The York Club is a private social club that was incorporated on November 22, 1909. It is located at 135 St. George Street in The Annex neighbourhood of central Toronto, Ontario, Canada, close to the University of Toronto.

Clubhouse 

The club's building was originally constructed between 1889 and 1892 as a residence for businessman George Gooderham Sr. (1830–1905) and his large family. Gooderham was a son of William Gooderham (1790–1881) and served as president of the Gooderham and Worts distillery. The house was designed in the Romanesque Revival style by architect David Roberts Jr., who also designed the Gooderham Building downtown.

After Gooderham died in May 1905, at the age of 75, his widow Harriet Gooderham (née Dean) sold the house and moved to a smaller home nearby at 224 St. George Street. The York Club has owned the building since 1910.

Membership 

In 1992, The York Club's membership voted in overwhelming favour of admitting women to full membership; the initial class of female members numbered five accomplished candidates, and the club rapidly introduced them onto its Committees and Board of Directors.

Exercise: According to the York Club page, why was the club's building first put up? Answer in one to three sentences.

Given entries:
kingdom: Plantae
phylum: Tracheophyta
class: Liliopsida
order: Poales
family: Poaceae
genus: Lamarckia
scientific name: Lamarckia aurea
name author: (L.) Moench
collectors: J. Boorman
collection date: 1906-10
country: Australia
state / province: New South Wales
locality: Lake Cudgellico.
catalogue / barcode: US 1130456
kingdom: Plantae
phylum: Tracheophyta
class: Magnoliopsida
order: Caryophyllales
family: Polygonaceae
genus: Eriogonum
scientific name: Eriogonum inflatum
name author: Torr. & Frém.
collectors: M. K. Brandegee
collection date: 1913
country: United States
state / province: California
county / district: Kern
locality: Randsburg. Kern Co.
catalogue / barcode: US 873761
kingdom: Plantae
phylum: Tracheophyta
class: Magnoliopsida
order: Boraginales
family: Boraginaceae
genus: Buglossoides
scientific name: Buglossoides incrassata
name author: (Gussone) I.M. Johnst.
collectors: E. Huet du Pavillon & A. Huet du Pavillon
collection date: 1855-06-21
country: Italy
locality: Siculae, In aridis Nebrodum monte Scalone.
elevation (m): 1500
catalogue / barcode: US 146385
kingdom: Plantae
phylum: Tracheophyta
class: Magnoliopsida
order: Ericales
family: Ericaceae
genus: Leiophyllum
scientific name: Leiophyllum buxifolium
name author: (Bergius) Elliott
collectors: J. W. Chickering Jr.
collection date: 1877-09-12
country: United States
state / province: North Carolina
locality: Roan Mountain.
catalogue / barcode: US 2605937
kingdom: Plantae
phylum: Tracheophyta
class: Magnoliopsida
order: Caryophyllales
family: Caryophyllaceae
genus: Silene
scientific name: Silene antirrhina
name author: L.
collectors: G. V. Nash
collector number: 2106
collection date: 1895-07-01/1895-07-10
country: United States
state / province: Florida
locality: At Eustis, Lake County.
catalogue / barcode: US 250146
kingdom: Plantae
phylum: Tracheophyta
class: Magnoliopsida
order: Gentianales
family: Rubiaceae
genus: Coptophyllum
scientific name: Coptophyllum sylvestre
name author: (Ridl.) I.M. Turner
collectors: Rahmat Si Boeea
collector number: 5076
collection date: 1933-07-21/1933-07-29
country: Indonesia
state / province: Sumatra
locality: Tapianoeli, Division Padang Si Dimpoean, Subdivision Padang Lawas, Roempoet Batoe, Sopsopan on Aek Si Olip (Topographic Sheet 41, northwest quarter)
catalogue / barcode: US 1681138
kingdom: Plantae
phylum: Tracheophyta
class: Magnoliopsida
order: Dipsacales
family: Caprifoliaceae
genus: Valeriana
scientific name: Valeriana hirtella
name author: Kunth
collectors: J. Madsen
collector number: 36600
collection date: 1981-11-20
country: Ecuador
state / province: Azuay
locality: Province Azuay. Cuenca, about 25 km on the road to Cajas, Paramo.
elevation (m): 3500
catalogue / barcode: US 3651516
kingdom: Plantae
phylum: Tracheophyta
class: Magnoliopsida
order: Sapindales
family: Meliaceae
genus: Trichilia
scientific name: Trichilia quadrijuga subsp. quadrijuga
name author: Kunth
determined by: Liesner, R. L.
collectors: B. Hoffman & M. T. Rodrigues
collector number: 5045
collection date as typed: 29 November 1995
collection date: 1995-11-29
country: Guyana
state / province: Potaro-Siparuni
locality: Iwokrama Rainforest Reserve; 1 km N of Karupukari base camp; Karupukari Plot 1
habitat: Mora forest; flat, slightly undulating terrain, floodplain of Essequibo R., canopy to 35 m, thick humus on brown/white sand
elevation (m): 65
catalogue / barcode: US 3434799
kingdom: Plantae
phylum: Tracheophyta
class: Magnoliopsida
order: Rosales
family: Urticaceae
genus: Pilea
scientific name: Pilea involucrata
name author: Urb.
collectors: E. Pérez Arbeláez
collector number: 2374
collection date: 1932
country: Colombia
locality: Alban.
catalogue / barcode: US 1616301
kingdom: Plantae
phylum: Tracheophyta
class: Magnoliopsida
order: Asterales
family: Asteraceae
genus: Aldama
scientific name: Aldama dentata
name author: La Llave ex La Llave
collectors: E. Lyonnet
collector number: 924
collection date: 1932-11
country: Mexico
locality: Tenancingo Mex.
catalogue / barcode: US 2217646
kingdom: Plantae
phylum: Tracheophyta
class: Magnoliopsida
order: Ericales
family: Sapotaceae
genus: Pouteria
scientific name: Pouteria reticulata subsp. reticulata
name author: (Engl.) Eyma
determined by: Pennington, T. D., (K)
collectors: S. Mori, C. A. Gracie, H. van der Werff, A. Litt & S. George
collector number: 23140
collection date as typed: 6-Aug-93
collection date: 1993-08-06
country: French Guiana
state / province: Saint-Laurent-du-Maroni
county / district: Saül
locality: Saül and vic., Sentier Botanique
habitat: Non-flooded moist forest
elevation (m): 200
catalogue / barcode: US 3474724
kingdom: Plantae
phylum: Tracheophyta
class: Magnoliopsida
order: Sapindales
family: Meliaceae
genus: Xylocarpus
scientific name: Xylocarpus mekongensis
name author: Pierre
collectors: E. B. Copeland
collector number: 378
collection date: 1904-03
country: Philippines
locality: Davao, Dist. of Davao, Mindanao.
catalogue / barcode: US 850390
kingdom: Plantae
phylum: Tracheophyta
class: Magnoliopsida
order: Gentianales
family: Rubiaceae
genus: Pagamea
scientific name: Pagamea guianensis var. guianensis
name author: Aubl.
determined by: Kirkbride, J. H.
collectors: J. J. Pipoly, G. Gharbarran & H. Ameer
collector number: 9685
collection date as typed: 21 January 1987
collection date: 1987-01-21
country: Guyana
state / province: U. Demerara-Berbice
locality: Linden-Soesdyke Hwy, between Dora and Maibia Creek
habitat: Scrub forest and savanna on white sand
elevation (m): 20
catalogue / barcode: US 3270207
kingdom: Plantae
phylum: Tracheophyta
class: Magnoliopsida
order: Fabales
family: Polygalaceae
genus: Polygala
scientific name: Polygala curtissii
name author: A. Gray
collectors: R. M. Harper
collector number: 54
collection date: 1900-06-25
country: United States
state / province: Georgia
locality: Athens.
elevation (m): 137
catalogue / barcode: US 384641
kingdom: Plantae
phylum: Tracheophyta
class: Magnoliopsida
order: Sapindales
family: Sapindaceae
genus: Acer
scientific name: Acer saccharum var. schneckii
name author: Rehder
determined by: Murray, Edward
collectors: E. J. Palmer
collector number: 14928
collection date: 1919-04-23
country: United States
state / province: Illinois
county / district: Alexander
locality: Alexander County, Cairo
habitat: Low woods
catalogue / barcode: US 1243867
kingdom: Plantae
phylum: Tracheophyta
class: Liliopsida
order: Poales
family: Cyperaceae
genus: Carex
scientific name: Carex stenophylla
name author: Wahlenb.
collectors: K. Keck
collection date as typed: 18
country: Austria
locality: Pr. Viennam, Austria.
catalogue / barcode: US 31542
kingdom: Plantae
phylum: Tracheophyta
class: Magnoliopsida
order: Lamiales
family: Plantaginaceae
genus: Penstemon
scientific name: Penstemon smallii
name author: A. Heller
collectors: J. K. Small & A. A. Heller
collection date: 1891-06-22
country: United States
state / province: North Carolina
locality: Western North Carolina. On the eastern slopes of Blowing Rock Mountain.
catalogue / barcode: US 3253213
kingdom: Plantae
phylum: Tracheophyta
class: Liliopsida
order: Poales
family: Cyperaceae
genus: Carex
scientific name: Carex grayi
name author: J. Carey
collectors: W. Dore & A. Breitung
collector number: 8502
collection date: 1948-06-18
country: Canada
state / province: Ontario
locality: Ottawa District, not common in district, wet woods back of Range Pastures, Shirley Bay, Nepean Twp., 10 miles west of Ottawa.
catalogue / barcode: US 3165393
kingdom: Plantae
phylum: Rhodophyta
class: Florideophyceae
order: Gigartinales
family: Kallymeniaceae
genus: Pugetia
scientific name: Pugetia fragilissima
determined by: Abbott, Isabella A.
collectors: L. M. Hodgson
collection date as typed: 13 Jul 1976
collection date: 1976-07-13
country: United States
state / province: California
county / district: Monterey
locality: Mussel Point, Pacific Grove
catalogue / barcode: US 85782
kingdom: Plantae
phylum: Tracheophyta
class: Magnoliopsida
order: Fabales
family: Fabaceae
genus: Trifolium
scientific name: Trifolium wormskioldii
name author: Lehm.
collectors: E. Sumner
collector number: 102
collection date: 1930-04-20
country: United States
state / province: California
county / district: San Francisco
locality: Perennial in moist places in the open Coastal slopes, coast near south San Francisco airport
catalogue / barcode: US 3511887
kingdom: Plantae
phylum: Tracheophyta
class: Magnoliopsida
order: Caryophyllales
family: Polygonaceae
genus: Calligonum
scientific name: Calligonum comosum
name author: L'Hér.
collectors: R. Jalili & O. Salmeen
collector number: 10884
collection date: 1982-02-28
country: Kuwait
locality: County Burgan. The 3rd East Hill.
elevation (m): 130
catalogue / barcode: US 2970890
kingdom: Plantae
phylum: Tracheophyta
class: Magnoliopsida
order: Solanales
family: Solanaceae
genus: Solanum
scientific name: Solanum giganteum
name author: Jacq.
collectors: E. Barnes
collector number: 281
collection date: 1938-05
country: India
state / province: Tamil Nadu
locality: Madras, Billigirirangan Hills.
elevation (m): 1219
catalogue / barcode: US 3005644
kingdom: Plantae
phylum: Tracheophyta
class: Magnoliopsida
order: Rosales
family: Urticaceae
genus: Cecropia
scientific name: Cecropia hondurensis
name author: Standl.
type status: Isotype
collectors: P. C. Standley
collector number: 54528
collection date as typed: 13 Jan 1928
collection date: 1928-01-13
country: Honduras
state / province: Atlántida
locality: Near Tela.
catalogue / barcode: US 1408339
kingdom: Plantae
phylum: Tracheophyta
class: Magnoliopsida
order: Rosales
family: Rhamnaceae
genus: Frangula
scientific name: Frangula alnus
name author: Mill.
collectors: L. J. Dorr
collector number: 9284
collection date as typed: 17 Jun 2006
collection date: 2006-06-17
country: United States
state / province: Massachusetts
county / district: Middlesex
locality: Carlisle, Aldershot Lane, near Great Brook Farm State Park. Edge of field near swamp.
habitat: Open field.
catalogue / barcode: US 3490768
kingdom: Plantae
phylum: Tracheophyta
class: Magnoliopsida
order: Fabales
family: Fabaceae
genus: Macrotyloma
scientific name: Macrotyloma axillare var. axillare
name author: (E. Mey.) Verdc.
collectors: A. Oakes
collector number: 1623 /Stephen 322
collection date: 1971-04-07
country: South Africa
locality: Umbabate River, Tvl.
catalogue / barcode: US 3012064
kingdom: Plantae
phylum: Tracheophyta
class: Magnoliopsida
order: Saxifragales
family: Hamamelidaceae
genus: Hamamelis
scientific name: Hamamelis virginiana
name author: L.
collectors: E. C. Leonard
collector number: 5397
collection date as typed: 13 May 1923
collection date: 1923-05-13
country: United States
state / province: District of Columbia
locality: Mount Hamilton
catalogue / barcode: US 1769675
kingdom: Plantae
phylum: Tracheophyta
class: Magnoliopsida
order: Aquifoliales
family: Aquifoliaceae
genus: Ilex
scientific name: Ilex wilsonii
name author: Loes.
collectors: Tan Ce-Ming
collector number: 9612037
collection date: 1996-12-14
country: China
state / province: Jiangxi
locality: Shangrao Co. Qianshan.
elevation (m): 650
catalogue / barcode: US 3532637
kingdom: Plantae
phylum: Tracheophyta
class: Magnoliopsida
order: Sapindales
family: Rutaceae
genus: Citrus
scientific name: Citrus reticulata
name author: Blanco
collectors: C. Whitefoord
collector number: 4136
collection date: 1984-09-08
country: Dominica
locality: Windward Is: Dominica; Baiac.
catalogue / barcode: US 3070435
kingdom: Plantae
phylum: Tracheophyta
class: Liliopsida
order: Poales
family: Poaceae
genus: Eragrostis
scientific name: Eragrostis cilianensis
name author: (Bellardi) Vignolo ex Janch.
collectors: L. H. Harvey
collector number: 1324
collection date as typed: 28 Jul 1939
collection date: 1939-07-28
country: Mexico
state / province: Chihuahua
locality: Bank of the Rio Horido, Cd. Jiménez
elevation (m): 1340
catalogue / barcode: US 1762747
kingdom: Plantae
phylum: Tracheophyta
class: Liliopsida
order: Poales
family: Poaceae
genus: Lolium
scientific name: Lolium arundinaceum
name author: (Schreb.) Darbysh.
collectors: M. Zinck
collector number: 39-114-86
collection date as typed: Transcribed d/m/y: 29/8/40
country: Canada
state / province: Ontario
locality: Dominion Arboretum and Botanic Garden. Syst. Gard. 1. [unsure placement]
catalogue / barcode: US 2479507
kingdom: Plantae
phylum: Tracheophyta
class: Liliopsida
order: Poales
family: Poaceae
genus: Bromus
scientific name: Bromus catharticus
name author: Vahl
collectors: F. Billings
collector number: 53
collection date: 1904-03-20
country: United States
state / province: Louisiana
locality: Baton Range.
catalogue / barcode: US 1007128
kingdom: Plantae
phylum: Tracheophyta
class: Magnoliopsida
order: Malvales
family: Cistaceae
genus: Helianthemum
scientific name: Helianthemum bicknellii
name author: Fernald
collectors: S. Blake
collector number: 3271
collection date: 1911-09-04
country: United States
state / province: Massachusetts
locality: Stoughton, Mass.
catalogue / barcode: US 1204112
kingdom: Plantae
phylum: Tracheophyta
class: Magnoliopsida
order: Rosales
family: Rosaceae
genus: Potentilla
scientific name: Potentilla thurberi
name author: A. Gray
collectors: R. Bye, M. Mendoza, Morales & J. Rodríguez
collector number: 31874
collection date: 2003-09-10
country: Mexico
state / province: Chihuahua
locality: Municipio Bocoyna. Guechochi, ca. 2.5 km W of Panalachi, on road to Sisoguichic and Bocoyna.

Task answer: It was built between 1889 and 1892 as a home for businessman George Gooderham Sr. and his large family. Gooderham was president of the Gooderham and Worts distillery.